Üniversitelerde etkinlik iptalleri oldu. LGBTİ+ simgelerini ve gökkuşağını kullanmaya izin vermiyorlar. Bazı üniversitelerde LGBTİ+ların daha örgütlü olduğu yerlerde durum biraz daha iyi.
Nefret karşısında ‘LGBTİ+ hakları insan haklarıdır’ diyen hareketin güçlendiğini de görüyoruz. Bu da iyi bir gelişme. Ancak hiçbir şekilde tavize geçit vermemeliyiz. LGBTİ+ haklarını hemen şimdi, şu an için talep etmeliyiz. DSİP ve Antikapitalistler içerisinde LGBTİ+lar olarak derhal haklarımızı talep edebiliriz. Sorunlar yokmuş veyahut daha sonra çözülmesi gerekirmiş gibi davranan siyasi partilerin önceliğinde ne yazık ki LGBTİ+ hakları yok.”

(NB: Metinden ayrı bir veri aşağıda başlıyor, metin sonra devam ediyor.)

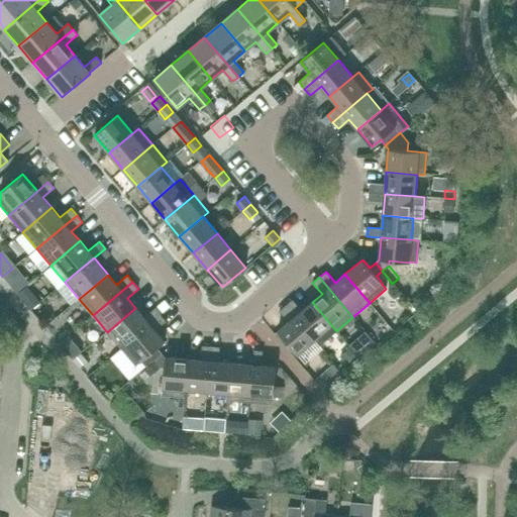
[(312,302),(302,310),(293,300),(286,305),(314,339),(319,345),(336,331),(312,302)]
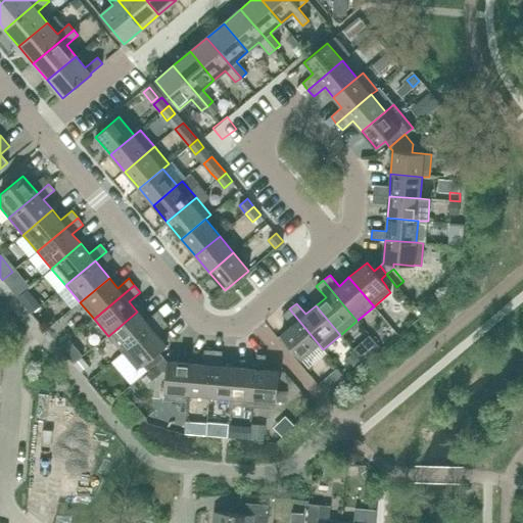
[(300,359),(318,343),(289,308),(282,315),(291,326),(281,335),(300,359)]
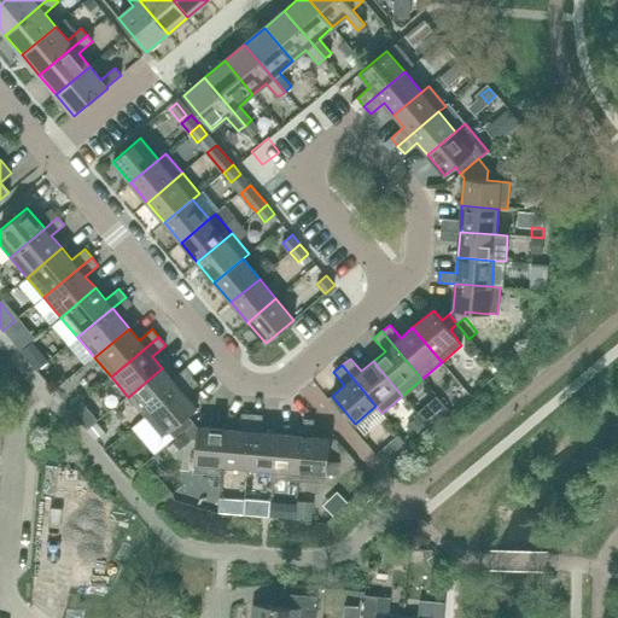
[(186,368),(173,379),(162,368),(128,397),(145,417),(192,377),(186,368)]
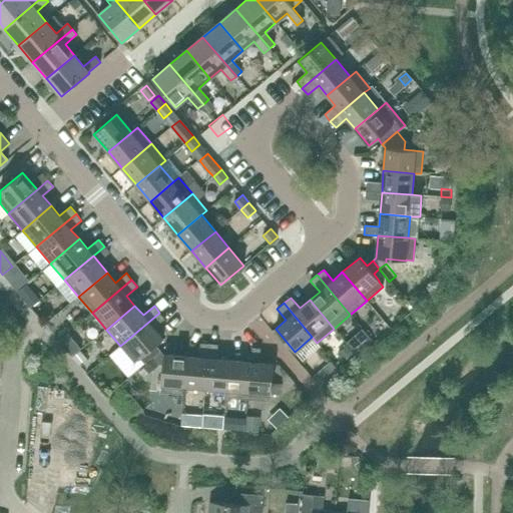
[(154,329),(165,320),(159,313),(120,346),(134,364),(140,359),(144,364),(152,358),(160,351),(156,346),(163,339),(154,329)]
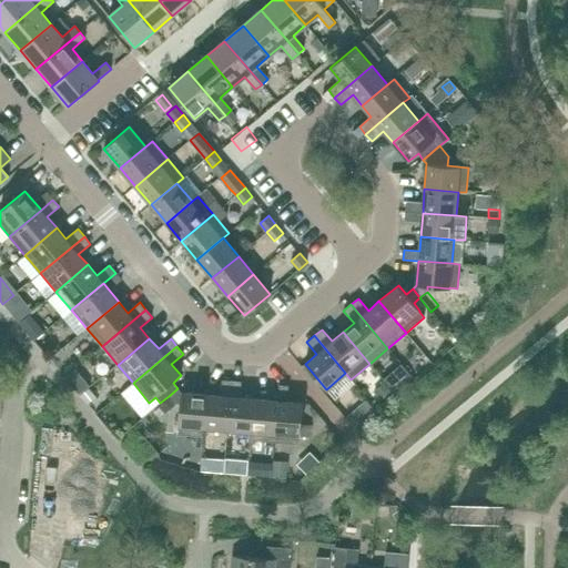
[(91,374),(83,382),(89,388),(98,382),(91,374)]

Toplantının geri kalan bölümünde Boğaziçi Üniversitesi, İstanbul Üniversitesi, Samsun 19 Mayıs Üniversitesi gibi okulların yanı sıra İstanbul ve Antalya’dan lise öğrencileri de tartışmalara katkı yaptılar. Okullardaki sorunların yanı sıra milliyetçiliğe ve otoriterleşmeye karşı çıkmanın önemi vurgulandı.
Antikapitalist Öğrenciler, yazın sonunda eğitim-öğretim dönemi öncesindeki duruma göre bir kez daha bir buluşma gerçekleştirerek yeni dönemin mücadelelerine hazırlanmaya devam edecek.